The reason is Visa’s business model. The firm functions as a toll-road and collects fees from merchants, banks and other institutions every time someone uses a credit or debit card. V simply operates a secured payment network and moves money from one account to another. So, despite having a Visa logo on your credit card, V itself isn’t issuing credit or lending you money.
This middleman position is incredibly important for the future. More transactions continue to hit Visa’s network. Over the first three months of the year, Visa processed more than 47 billion transactions. This was a 9% year-over-year jump and it’s only growing further. With online commerce and fewer people using cash, Visa will be the dominant force going forward. The firm also continues to make inroads into additional services to keep upstarts like PayPal (NASDAQ:PYPL) at bay.
The best part of all of this is that V features very fat margins and amazing cash flow growth. More transactions on its network simply mean bigger profits for the firm. And it continues to share those profits with its investors — growing its dividend by 850% over the last decade.
The future cashless society will run on Visa. That fact makes one of the best Dow stocks to buy for the long haul.
Let’s be honest, as long people have children, Disney (NYSE:DIS) is going to be making money hand over fist. And lately, DIS has plenty of reasons to underscore that fact.
For one thing, its buyout of 21st Century Fox created a media powerhouse. This brought many major movie and T.V. franchises under one roof. And if anybody can monetize that content through a variety of channels, it’s Disney. And one of those ways will be its new streaming services.

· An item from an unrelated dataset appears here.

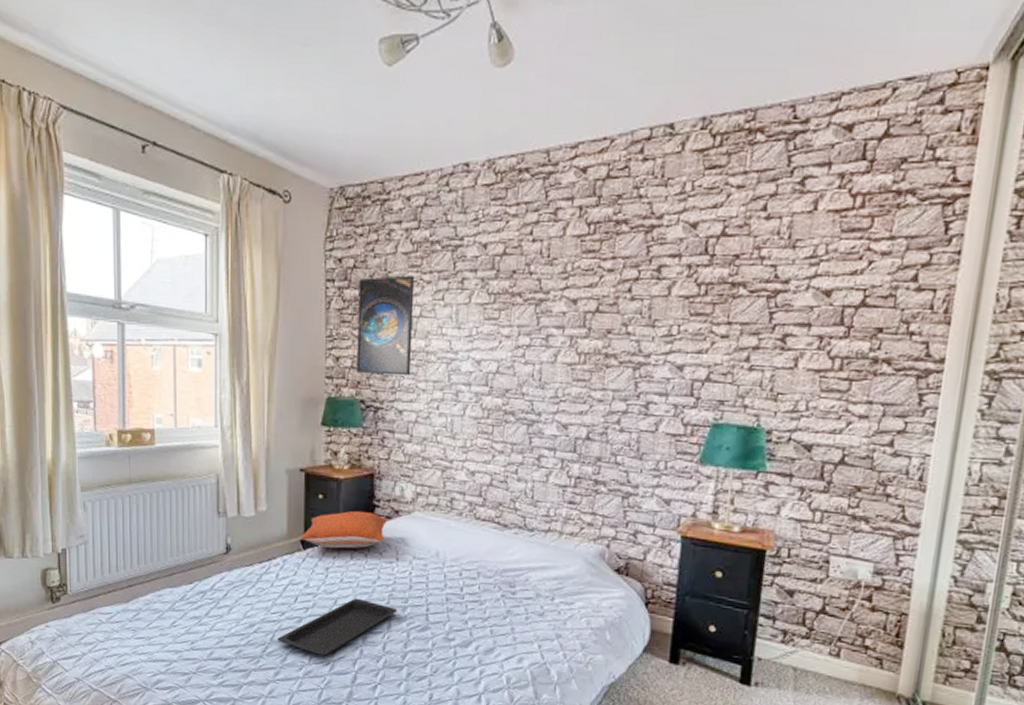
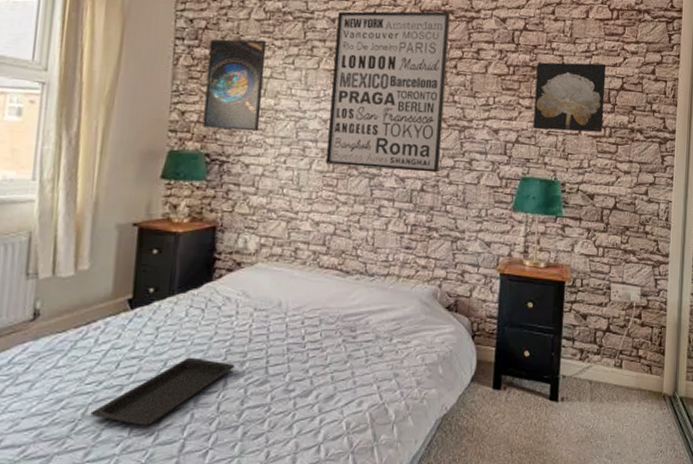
pillow: present [300,510,387,549] -> none [128,264,228,306]
wall art: none [479,221,624,418] -> present [325,11,451,173]
wall art: none [730,271,841,365] -> present [533,62,606,133]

Disney has already begun pulling its shows and movies from rival streaming services in order to make them exclusives to its new Disney+ service. That’s big because the vast of streaming is kids programming. With the complete Disney, Lucasfilm, Marvel and Pixar movie libraries as plenty of its original programming content from the Disney Channel, Disney+ will be the go-to channel for parents looking for entertainment.
When you combine with the firm’s new moves in its park and recreation divisions — such as Star War’s Galaxy Edge — as well as continued movie development from its studios, there’s a lot to like about DIS stock for the long haul. And we’ve already begun to see those results. Just take a look at Disney’s record second-quarter earnings. Those great results don’t even take into account streaming yet.
For investors, DIS stock is a perfect blend of growth for the long haul.
These days, that famous scene in The Graduate wouldn’t be about plastics, but about the cloud. Cloud computing, networking, the app economy continues to reshape how businesses and consumers do, well, everything. Which is why Dow Jones stock, Cisco (NASDAQ:CSCO) continues to be an amazing long-term pick.
CSCO’s bread-n-butter remains networking and communications equipment. It still builds all the switches routers, modems and other guts needed to make modern data centers and the internet/cloud computing function. This isn’t a bad business to be in as data center demand continues to grow. Analysts at Jones Lang LaSalle estimate that data center demand will double by 2021 as cloud adoption grows. That will send plenty of money Cisco’s way.
But the ace up Cisco’s sleeve has to be its newfound focus on services and software.
The firm now offers plenty of tangential products designed to go along with networking. They can not only build you a network but secure it, offer data analytics and other similar products to look after this equipment. These services often come with long subscription times and very fat margins. It’s here, that CSCO has quickly become a cash cow and one of the best dividend stocks in the technology sector.
Its approach on both equipment and services sales, coupled with rising overall data center demand, CSCO has the goods to keep growing far into the future.
As of this writing, Aaron Levitt did not hold a position in any of the aforementioned securities.